Core inflation has likely troughed out
Core inflation (CPI
excl. food, beverages and fuel) at 3.1% was in line with the May print. Core
CPI increased 0.1% mom (May: 0.3% mom). Various core inflation metrics
troughing out around 3% will continue to strengthen the case for a rate cut for
a few MPC members (Exhibit 5). We expect core inflation to average 3.9% in
FY2025.
Inflation likely to hover around 4.5% for most of the
year
The
vegetable price spike should be transient and reverse over the next 2-3 months.
We estimate only a gradual moderation in headline inflation toward the RBI’s 4%
target. While inflation has panned out broadly in line with our expectations,
we remain wary of the last-mile disinflation pace. Risks will persist from (1)
commodity price spikes and subsequent transmission to finished goods and (2)
adverse weather impacting food inflation (as seen in June). We maintain our
FY2025 average CPI inflation estimate at 4.5% (Exhibit 6).

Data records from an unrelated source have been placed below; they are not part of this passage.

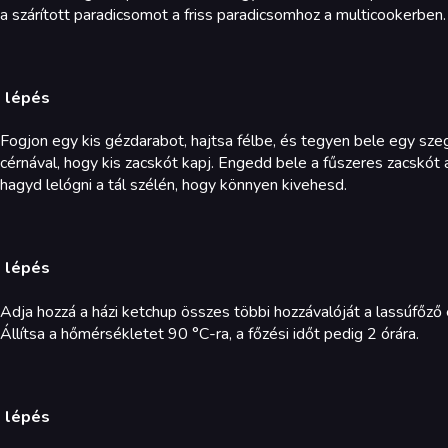
a szárított paradicsomot a friss paradicsomhoz a multicookerben.
. lépés
Fogjon egy kis gézdarabot, hajtsa félbe, és tegyen bele egy sz
cérnával, hogy kis zacskót kapj. Engedd bele a fűszeres zacskó
hagyd lelógni a tál szélén, hogy könnyen kivehesd.
. lépés
Adja hozzá a házi ketchup összes többi hozzávalóját a lassúfőző
Állítsa a hőmérsékletet 90 °C-ra, a főzési időt pedig 2 órára.
. lépés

IIP growth remains steady in May
IIP growth in May was
at 5.9% (April: 5.0%). According to the sectoral classification, manufacturing
activity increased 4.6% (April: 3.9%), mining increased 6.6% (6.8%) and
electricity production increased 13.7% (10.2%) (Exhibit 7). In terms of the
use-based classification, all categories registered positive growth, except for
consumer non-durables (Exhibit 8).
Maintain our call for a shallow rate cut cycle
The
domestic growth-inflation dynamics will support the RBI, targeting the 4%
inflation target on a durable basis. The global policy cycle should also be
conducive, even with an asynchronous rate cut cycle—markets are pricing in two
rate cuts by the Fed in CY2024, starting in September. Based on our domestic
and global economic conditions expectations, we maintain our call for a shallow
rate cut cycle (75-100 bps) from the December policy and stance changing either
in October or along with the rate action.